--- BEGIN PROVIDED RECORDS ---

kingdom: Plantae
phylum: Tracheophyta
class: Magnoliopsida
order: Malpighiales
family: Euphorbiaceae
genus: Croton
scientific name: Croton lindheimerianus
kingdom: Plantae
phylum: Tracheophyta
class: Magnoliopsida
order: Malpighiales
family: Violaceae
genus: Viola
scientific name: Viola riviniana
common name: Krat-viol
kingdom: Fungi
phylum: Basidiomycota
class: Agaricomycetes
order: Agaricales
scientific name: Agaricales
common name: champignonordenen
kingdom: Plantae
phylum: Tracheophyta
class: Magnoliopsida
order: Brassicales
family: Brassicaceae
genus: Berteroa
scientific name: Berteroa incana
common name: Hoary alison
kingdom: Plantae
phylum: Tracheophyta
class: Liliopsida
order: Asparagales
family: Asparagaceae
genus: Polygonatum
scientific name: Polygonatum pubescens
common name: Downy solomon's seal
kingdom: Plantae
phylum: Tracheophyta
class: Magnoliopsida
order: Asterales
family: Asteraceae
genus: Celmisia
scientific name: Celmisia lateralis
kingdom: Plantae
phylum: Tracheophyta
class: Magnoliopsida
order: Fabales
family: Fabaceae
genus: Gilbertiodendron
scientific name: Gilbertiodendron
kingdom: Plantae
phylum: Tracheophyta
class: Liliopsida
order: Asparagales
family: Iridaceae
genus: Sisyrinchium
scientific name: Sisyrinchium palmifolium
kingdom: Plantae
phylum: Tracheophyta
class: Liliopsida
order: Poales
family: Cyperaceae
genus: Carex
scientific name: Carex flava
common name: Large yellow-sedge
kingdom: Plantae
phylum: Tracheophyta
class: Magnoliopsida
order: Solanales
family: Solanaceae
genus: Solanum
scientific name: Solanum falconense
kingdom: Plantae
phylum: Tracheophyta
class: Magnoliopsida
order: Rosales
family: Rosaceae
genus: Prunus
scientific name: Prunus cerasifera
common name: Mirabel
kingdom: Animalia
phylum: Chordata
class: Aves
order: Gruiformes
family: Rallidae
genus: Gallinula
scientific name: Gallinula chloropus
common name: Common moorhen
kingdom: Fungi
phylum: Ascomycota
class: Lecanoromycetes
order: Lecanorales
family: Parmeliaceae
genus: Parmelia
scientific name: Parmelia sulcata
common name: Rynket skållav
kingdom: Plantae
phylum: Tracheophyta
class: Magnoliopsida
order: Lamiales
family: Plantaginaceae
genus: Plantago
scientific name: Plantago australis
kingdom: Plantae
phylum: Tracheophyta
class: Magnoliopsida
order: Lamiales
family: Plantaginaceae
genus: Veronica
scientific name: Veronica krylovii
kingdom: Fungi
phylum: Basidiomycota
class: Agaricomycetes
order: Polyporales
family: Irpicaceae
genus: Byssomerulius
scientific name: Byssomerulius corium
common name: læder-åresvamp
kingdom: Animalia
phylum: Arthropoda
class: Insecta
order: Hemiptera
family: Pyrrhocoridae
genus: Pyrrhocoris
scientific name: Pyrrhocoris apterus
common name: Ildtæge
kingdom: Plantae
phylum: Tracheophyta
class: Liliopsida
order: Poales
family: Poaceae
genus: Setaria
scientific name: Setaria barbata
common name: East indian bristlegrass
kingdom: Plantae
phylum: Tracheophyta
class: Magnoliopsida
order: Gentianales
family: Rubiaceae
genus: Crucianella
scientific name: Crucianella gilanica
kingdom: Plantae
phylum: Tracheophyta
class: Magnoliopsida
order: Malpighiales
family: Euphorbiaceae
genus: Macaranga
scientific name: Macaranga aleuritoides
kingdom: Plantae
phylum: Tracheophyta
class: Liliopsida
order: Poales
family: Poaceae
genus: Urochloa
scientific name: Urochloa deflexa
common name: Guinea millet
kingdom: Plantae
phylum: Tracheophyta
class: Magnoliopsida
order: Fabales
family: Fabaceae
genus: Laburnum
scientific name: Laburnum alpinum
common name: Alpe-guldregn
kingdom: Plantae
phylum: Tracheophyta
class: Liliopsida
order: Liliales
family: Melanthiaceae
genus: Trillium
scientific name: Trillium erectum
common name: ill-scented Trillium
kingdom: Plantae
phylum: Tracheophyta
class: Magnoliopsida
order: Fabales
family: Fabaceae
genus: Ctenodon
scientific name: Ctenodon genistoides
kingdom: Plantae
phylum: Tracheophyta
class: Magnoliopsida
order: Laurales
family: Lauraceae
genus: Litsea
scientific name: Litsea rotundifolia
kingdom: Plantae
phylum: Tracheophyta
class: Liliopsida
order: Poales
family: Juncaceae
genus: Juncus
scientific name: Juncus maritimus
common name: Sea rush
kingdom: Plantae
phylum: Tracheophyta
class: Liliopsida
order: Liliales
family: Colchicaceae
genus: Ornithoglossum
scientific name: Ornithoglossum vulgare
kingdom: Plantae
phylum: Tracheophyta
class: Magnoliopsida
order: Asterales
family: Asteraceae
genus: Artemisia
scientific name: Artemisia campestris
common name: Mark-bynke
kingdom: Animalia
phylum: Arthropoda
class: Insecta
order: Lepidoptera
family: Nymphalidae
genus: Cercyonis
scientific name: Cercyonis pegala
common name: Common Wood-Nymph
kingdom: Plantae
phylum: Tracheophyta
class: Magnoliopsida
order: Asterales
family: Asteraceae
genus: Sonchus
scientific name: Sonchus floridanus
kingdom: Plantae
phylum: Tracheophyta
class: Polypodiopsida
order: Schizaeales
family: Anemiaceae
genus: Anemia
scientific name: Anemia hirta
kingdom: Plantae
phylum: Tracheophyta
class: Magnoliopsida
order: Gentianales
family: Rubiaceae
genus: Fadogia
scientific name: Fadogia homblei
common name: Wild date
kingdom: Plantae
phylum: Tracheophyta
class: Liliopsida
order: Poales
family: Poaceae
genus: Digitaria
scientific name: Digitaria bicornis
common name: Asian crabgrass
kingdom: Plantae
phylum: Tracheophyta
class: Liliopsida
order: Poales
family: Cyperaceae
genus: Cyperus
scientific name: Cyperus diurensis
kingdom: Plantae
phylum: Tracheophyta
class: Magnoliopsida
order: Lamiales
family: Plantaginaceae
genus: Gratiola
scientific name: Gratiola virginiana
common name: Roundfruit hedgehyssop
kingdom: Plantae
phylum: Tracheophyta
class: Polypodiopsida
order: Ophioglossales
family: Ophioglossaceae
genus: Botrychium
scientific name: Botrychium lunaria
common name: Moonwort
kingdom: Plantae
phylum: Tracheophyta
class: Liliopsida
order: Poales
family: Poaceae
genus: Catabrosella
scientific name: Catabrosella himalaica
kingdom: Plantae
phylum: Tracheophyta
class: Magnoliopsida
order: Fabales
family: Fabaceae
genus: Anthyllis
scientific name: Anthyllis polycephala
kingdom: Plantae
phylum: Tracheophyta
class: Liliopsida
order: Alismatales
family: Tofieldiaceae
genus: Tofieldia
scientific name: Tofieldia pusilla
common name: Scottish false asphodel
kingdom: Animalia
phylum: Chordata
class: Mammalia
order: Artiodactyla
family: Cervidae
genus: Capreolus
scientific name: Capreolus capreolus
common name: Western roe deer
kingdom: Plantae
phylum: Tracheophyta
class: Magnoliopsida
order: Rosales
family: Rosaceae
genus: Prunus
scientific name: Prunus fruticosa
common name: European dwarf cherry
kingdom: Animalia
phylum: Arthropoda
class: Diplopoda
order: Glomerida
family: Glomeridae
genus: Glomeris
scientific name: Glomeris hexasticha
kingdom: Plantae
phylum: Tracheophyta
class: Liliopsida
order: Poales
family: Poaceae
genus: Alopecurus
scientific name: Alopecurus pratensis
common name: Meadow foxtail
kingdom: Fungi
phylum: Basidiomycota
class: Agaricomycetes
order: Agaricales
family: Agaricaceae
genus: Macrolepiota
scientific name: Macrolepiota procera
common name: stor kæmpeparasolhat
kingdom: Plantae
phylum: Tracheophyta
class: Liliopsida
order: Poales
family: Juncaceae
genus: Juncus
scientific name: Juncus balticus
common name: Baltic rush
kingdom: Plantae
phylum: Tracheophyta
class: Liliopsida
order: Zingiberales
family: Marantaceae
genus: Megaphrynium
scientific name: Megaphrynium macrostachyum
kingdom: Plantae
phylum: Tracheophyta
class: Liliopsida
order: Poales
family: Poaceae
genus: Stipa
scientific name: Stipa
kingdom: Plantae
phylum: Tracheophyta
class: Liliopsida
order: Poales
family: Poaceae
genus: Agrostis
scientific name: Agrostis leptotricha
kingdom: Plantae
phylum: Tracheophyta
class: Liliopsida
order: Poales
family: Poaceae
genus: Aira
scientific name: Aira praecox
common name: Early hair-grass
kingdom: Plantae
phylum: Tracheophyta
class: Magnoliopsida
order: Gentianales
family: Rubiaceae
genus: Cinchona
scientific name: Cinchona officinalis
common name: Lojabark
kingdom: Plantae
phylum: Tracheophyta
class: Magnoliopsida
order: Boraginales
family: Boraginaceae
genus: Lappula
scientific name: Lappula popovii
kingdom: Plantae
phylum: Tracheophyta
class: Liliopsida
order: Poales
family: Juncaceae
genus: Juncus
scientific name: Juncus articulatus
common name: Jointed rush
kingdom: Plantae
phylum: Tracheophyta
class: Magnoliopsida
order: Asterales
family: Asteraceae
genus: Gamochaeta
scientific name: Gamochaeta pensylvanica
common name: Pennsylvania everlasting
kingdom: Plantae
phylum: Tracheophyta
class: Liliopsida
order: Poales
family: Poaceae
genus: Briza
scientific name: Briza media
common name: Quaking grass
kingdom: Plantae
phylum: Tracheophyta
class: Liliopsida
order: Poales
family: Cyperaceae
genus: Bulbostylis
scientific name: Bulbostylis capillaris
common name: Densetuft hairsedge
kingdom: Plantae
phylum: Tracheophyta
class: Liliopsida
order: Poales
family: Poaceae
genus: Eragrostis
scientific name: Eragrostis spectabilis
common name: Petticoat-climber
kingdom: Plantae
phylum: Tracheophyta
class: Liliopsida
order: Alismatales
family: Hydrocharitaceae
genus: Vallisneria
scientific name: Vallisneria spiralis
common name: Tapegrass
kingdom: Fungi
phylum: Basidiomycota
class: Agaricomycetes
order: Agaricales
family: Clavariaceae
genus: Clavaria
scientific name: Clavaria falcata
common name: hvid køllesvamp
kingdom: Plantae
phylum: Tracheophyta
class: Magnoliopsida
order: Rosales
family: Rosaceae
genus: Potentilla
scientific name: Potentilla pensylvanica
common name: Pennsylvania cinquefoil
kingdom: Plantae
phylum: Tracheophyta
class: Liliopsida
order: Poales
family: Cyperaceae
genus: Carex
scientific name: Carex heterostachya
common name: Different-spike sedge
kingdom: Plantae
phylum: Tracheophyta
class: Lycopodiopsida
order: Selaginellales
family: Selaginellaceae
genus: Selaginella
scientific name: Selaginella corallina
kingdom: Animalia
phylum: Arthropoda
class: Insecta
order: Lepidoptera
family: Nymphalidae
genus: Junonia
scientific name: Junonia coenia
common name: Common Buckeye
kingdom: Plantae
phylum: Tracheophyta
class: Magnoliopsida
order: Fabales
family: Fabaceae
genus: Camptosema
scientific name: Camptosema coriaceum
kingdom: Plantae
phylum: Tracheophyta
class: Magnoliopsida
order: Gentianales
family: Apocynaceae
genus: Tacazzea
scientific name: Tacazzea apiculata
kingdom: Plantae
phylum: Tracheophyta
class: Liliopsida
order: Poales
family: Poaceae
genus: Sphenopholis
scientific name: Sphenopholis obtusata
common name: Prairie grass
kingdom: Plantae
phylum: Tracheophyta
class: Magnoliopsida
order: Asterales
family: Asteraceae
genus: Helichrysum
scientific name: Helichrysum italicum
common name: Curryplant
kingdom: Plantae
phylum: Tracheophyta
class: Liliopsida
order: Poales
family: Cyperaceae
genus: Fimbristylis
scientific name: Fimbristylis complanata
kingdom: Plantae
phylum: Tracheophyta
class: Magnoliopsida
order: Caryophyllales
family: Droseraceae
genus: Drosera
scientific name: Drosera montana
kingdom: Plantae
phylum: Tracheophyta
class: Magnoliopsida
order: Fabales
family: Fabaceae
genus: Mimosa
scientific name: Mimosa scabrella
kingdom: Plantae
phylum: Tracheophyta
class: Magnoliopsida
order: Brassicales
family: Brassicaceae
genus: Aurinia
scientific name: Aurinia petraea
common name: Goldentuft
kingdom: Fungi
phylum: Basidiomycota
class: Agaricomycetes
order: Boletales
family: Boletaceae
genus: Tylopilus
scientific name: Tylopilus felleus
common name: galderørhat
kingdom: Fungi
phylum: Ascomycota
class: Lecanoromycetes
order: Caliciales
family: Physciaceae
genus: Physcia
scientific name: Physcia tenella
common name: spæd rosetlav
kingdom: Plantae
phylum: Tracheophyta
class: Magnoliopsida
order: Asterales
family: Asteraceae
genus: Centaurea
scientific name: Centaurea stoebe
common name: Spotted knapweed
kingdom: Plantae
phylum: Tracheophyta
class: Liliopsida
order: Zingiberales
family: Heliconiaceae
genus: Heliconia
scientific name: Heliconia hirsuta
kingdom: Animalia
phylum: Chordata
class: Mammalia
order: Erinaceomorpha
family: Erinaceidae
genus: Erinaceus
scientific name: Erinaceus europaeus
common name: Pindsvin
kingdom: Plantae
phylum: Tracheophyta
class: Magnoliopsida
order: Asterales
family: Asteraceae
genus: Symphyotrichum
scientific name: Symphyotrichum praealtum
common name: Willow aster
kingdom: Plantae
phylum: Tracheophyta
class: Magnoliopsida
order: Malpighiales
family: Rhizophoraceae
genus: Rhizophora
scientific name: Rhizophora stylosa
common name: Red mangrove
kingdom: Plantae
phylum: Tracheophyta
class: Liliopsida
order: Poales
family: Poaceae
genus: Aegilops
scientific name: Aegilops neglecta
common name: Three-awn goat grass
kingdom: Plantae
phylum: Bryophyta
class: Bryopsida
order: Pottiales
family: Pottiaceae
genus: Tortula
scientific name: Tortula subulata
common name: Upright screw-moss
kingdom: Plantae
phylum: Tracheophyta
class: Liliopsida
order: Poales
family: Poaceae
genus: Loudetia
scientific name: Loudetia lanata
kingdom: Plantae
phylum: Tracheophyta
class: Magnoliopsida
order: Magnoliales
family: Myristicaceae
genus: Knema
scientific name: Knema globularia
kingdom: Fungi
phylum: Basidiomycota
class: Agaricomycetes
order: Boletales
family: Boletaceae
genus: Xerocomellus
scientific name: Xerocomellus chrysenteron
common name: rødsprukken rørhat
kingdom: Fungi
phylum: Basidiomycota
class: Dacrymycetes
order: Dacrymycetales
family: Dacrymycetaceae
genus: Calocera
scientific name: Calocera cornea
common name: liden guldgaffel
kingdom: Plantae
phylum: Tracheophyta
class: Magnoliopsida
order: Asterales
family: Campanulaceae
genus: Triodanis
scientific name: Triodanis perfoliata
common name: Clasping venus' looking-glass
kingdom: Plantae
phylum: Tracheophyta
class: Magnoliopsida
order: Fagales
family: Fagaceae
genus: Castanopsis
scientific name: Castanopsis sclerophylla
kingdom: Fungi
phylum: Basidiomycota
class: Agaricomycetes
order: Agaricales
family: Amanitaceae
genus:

--- END PROVIDED RECORDS ---

#### [PROBLEM DETAILS]
Turn the lines of the items, from the first one through the line containing "genus: Polygonatum", into a numbered list, leaving out any blank lines.

#### [REPLY]
1. kingdom: Plantae
2. phylum: Tracheophyta
3. class: Magnoliopsida
4. order: Malpighiales
5. family: Euphorbiaceae
6. genus: Croton
7. scientific name: Croton lindheimerianus
8. kingdom: Plantae
9. phylum: Tracheophyta
10. class: Magnoliopsida
11. order: Malpighiales
12. family: Violaceae
13. genus: Viola
14. scientific name: Viola riviniana
15. common name: Krat-viol
16. kingdom: Fungi
17. phylum: Basidiomycota
18. class: Agaricomycetes
19. order: Agaricales
20. scientific name: Agaricales
21. common name: champignonordenen
22. kingdom: Plantae
23. phylum: Tracheophyta
24. class: Magnoliopsida
25. order: Brassicales
26. family: Brassicaceae
27. genus: Berteroa
28. scientific name: Berteroa incana
29. common name: Hoary alison
30. kingdom: Plantae
31. phylum: Tracheophyta
32. class: Liliopsida
33. order: Asparagales
34. family: Asparagaceae
35. genus: Polygonatum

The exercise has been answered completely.